Thursday, 14 February 2013

Adobe Adds Responsive Design Tool Edge Reflow To Creative Cloud, Updates DreamWeaver, Edge Code And Animate

adobe-creative-cloud

Adobe‘s launch of its Creative Cloud subscription service has been a success with over 325,000 paid and one million free members. Today, the company is updating the its suite of products for designers and developers by adding the first public preview of Adobe Edge Reflow, a design tool for easily creating responsive web sites.


The public preview of Edge Reflow, which the company first talked about last September, is aimed at designers who have a general understanding of responsive layout and web design, as Adobe’s Vice President of Product Development Paul Gubbay noted during a press briefing earlier this month. It’s essentially a very visual tool for creating responsive layouts that allow designers to create sites that look good on a huge screen, laptop, tablet and phone.

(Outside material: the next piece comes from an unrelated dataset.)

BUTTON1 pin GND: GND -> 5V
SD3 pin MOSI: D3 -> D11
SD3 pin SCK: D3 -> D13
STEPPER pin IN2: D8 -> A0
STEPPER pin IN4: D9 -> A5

Reflow allows developers to take a mobile or desktop first approach by setting break points for different screen sizes based on a visual inspection of how their content flows. The tool is mostly driven by this visual aspect (you just grab a bar on the right and drag it to the left to make the virtual screen smaller and see where things should flow differently), but you can also dig into the details of the design (margins, fonts, shadows etc.) and extract the CSS for further development. The tool is also deeply integrated with Edge Inspect for real-time previews, so designers can quickly see their new creations directly in the browser.


Reflow is now available for all Creative Cloud members, including those with free accounts.



In addition, Adobe is updating its Edge Animate tool for creating interactive and animated HTML5 content with a new visual web font selector and new CSS capabilities. The tool now supports CSS gradients and filters (so you can, for example, easily add blur effects) and makes it simpler to add rich typography powered by the company’s free Edge Web Fonts service.


DreamWeaver, too, is getting support for these web fonts and now features an updated grid layout for creating fluid grids.


The update to Edge Code Preview, Adobe’s code editor for HTML, CSS and JavaScript that is completely written in HTML5 itself, is getting live previews so developers can see changes in the browser as they make them, and code hinting for more CSS properties and HTML tags. The coolest feature here, though, is probably the addition of a Quick Edit feature that allows you to edit code in context instead of having to switch between files.